Task instructions:
Rewrite every line of the items below as a numbered list, leaving out the blank lines and the pictures.

Data extracts:
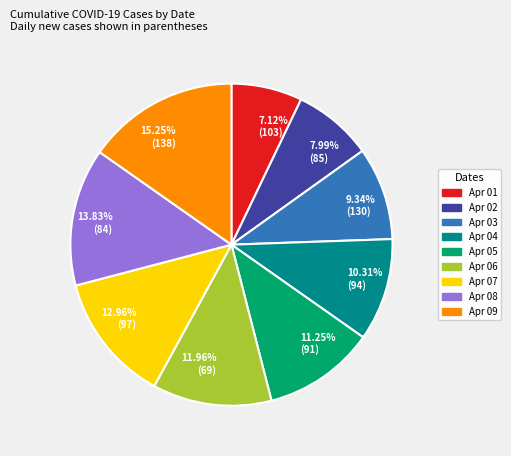

What is the smallest slice in the pie chart?

Apr 01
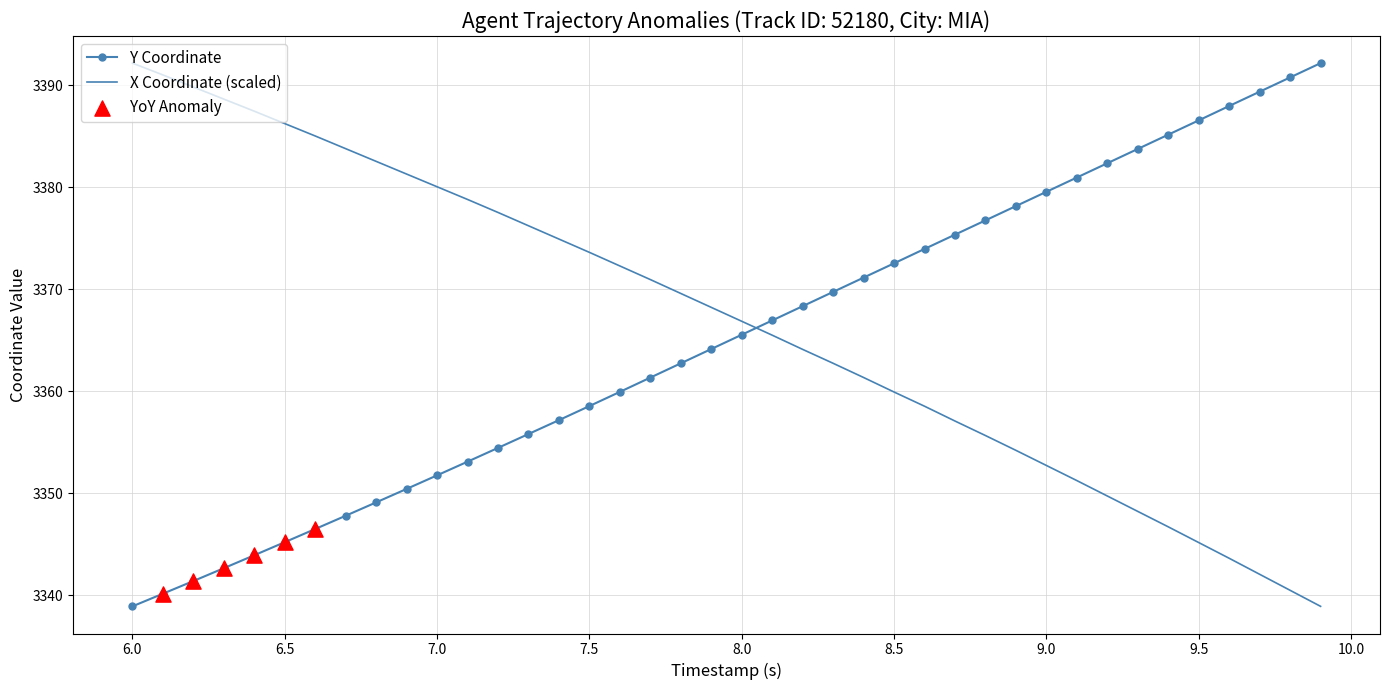

What is the maximum value shown in the chart?

3392.2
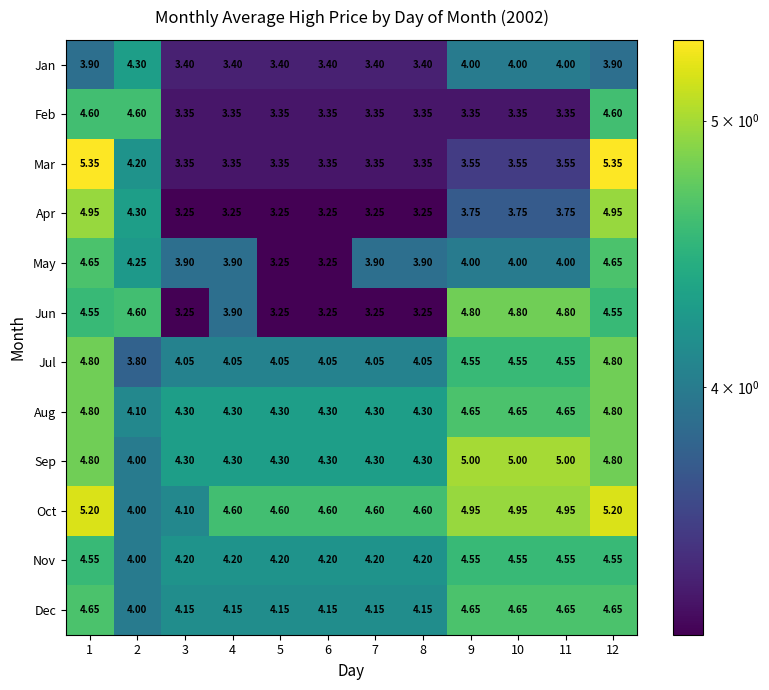

Which series changed the most between 6 and 10?

Jun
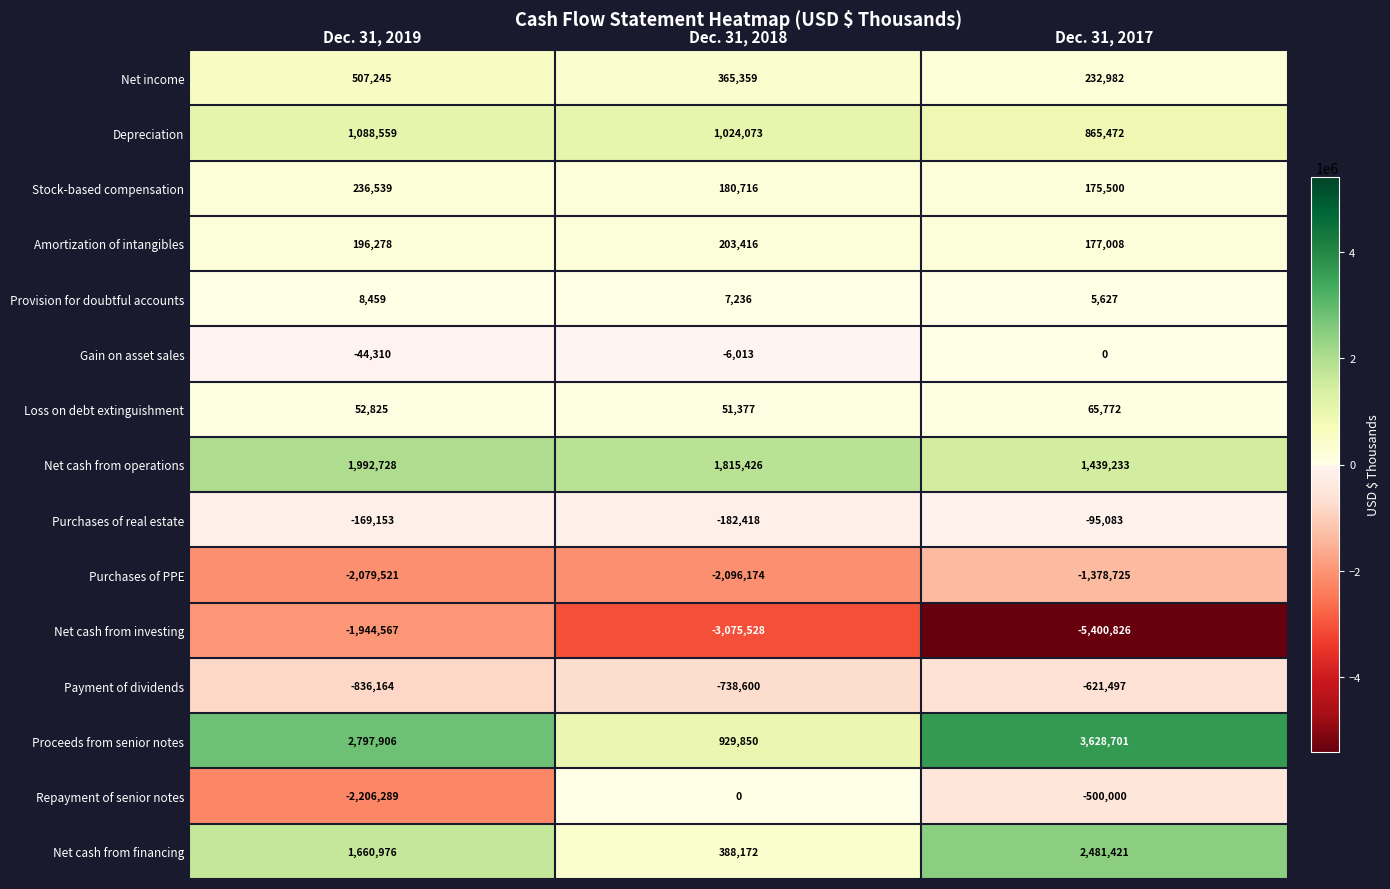

Is it true that Provision for doubtful accounts equals 7236 at Dec. 31, 2018?

True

Your response:
1. What is the smallest slice in the pie chart?
2. Apr 01
3. What is the maximum value shown in the chart?
4. 3392.2
5. Which series changed the most between 6 and 10?
6. Jun
7. Is it true that Provision for doubtful accounts equals 7236 at Dec. 31, 2018?
8. True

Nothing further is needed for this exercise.